The big picture: NYCB has been diversifying via acquisitions.
- At the end of 2022 it bought Flagstar Bank, bringing in a broad branch network and deposit base.
- In 2023 it acquired most of the assets of Signature Bank, a crypto-heavy lender that failed on the same weekend as Silicon Valley Bank. (NYCB didn't take on any of the crypto assets.).
The good news: NYCB's acquisitions gave it a much broader base of operations, and also put most deposits under the Flagstar brand. The recent decline in NYCB's share price hasn't (yet) resulted in deposit outflows at Flagstar, whose name hasn't been front and center in NYCB stories.

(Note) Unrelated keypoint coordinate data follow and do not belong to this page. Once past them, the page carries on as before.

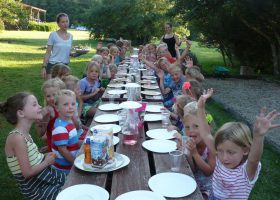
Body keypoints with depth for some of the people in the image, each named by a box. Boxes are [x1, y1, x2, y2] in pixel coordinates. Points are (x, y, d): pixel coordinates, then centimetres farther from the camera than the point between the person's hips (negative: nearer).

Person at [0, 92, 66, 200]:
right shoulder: (17, 137, -24)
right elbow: (27, 172, -23)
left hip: (45, 177, 8)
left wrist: (44, 156, -3)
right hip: (36, 188, -8)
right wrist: (47, 162, -10)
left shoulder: (25, 134, 2)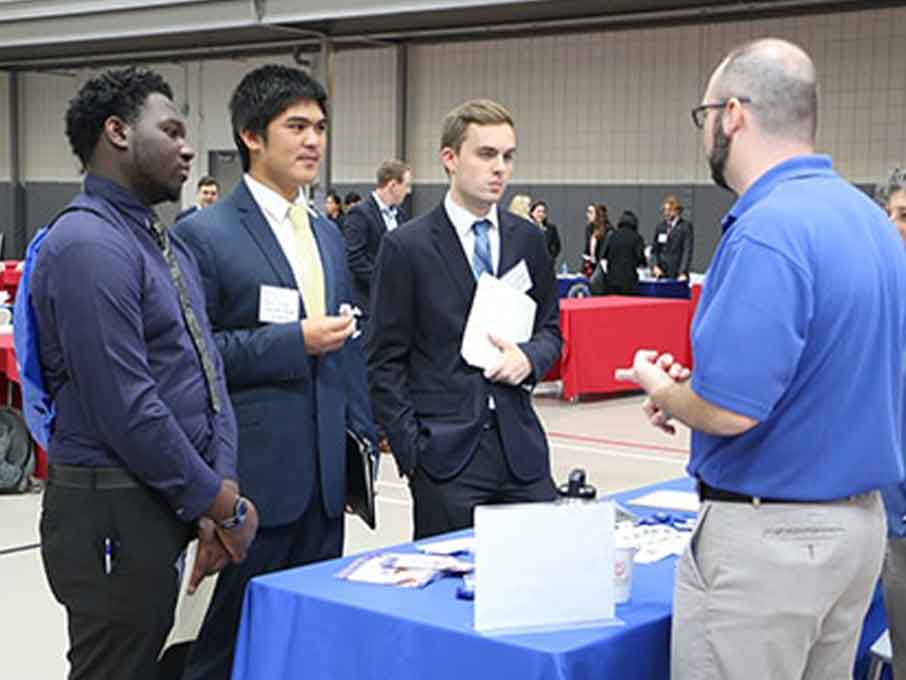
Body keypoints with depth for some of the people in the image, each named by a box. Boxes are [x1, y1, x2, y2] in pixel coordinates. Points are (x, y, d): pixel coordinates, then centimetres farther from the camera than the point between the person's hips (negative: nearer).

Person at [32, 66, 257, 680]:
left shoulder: (168, 243, 13)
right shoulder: (89, 244, -17)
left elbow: (207, 368, 11)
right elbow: (126, 407, -22)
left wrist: (219, 492, -2)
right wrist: (222, 504, -13)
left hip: (170, 503, 9)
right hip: (114, 513, -9)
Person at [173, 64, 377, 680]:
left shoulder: (329, 234, 14)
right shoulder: (204, 235, -9)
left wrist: (364, 444, 14)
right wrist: (294, 341, -19)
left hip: (326, 477, 7)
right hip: (255, 475, -7)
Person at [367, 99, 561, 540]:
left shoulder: (528, 241, 10)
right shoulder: (407, 247, -3)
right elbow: (385, 361, -2)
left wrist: (529, 358, -4)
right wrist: (410, 449, -8)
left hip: (521, 449, 4)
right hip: (445, 453, -4)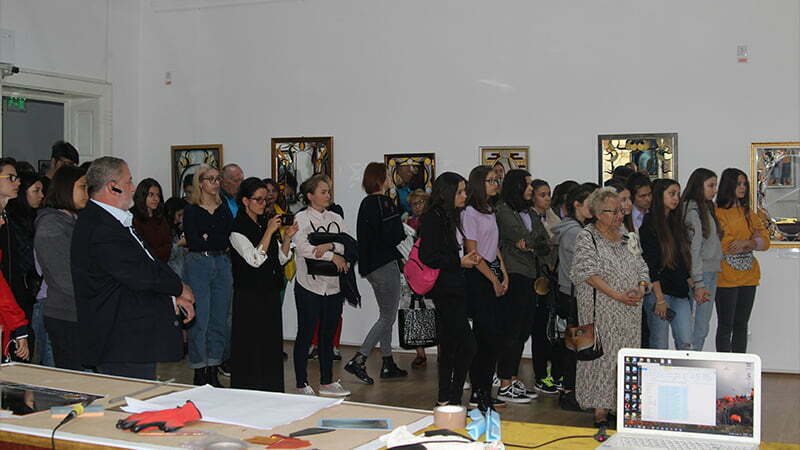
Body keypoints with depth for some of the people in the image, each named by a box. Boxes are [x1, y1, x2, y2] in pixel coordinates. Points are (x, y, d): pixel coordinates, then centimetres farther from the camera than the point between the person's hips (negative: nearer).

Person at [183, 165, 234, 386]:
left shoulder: (224, 208, 13)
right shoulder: (191, 210, -1)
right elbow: (193, 241, -12)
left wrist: (207, 239, -5)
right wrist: (220, 243, -4)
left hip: (222, 265, 4)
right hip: (198, 265, -4)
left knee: (220, 320, 5)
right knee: (200, 320, -4)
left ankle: (213, 372, 13)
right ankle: (200, 373, 5)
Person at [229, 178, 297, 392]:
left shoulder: (266, 223, 12)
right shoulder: (238, 228, -9)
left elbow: (281, 259, 13)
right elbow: (255, 259, -19)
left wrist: (287, 237, -3)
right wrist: (269, 232, -20)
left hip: (270, 293, 7)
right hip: (249, 296, -7)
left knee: (272, 344, 10)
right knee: (250, 347, -2)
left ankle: (272, 393, 19)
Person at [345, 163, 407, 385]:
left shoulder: (365, 203, 11)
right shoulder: (383, 203, -15)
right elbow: (392, 236, -21)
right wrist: (406, 230, -6)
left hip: (370, 265, 9)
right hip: (385, 265, -9)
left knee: (386, 315, 16)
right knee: (388, 317, -3)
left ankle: (388, 364, 21)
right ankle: (358, 360, -7)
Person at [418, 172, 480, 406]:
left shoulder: (451, 217, 16)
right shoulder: (433, 218, -13)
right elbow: (427, 256, -19)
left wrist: (468, 258, 7)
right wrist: (459, 262, -15)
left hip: (455, 289, 10)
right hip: (445, 290, -10)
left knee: (449, 345, 12)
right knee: (467, 345, -10)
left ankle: (446, 400, 19)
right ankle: (453, 398, -1)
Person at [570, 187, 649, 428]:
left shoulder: (626, 238, 17)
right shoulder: (586, 238, -4)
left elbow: (642, 268, 16)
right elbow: (588, 272, -14)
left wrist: (640, 289, -5)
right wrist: (617, 295, -19)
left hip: (630, 310, 6)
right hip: (602, 311, -6)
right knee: (603, 355, -7)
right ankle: (600, 410, -2)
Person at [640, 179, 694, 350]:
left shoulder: (677, 223, 16)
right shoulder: (649, 224, -6)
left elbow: (684, 261, 18)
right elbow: (650, 264, -12)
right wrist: (660, 298, -17)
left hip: (681, 292, 6)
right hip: (659, 292, -6)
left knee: (685, 344, 1)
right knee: (660, 346, 0)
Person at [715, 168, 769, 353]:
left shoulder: (748, 212, 15)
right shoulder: (717, 213, -6)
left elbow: (765, 240, 7)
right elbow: (721, 246, -12)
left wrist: (746, 242, -12)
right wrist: (753, 242, -7)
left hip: (748, 276, 6)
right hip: (726, 278, -6)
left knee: (741, 325, 10)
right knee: (726, 325, -1)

- The bad news: After the two acquisitions, NYCB found itself over the $100 billion mark for total assets — a level which comes with significantly increased scrutiny from regulators and stricter capital requirements.

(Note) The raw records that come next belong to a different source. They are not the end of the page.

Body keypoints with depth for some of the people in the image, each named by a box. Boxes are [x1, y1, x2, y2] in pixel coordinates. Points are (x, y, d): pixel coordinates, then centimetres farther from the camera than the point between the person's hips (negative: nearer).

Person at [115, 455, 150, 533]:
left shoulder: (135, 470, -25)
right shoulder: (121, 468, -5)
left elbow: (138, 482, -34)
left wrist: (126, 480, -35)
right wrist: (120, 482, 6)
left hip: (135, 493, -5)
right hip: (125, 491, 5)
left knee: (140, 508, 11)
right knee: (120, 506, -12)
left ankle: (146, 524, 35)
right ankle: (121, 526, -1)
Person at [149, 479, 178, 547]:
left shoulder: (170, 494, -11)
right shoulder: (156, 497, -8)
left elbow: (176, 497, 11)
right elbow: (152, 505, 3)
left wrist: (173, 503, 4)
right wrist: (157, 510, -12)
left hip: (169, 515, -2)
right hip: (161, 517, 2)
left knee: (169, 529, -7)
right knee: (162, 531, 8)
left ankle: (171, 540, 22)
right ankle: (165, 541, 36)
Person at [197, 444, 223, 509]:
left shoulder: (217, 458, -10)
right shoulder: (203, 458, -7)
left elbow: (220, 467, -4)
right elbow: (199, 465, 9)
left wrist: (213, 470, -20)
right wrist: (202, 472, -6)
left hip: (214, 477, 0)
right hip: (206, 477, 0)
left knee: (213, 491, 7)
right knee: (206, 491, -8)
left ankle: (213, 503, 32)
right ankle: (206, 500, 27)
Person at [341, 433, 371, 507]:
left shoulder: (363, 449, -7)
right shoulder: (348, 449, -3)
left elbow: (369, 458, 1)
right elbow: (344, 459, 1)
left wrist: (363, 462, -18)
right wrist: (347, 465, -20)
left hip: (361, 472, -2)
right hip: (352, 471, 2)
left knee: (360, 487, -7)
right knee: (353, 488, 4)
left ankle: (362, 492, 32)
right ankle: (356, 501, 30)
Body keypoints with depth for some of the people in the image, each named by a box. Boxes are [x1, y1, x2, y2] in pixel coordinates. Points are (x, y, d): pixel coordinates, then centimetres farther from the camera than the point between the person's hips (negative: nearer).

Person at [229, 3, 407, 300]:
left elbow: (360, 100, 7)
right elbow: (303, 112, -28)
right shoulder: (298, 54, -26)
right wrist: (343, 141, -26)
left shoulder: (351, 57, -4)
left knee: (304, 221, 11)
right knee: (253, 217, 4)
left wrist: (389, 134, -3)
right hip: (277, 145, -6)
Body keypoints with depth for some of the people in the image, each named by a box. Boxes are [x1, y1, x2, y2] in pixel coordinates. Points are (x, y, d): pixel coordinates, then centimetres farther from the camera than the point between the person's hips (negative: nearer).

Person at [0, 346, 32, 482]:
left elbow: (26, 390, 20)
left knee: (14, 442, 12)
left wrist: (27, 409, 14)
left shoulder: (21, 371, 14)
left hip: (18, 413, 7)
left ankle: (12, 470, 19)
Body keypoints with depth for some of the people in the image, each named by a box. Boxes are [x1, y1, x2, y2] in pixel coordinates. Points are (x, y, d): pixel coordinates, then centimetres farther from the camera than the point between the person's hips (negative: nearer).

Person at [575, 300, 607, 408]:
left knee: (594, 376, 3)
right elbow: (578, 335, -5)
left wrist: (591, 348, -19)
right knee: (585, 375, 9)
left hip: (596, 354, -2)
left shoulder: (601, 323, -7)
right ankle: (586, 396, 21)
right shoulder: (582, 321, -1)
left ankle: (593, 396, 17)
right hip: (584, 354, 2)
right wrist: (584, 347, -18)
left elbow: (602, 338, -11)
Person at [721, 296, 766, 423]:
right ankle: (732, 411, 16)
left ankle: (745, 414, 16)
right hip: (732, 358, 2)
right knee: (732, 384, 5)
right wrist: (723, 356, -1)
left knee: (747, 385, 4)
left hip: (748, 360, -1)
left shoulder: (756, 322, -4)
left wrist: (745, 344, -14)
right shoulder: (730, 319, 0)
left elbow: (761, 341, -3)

Driving the news: On Jan. 31, NYCB announced it had lost money in the fourth quarter, after taking a $552 million provision for credit losses on its commercial real-estate portfolio. It also slashed its dividend.
- That precipitated a plunge in the share price, as well as the revelation that the bank's chief risk officer and chief audit officer had both been pushed out.
- On Tuesday, Moody's cited "high governance risks" as it downgraded the bonds of NYCB's parent company to junk status. (Flagstar Bank, however, retains its investment-grade deposit rating.)
What's next: The bank responded Wednesday morning by announcing that Sandro DiNello, the former CEO of Flagstar who had been serving as non-executive board chair, would take on an executive role alongside CEO Thomas Cangemi.
- DiNello took the reins in a call with analysts Wednesday morning, where he underscored the strength of NYCB's deposits, the bank's underlying profitability, and its plans to improve its capital ratios.
- Bloomberg reported Wednesday that NYCB is trying to offload mortgage risk on about $5 billion of home loans, and that it might sell a portfolio of roughly $1 billion in loans on RVs and boats.
- That turned out to be enough to counteract the force of the Moody's downgrade, and the stock rose modestly on Wednesday.
The bottom line: DiNello did his best on the call to not sound panicked. But in banking, trust is everything — and the markets tend not to trust any bank whose share price has fallen more than 50% in the space of a week.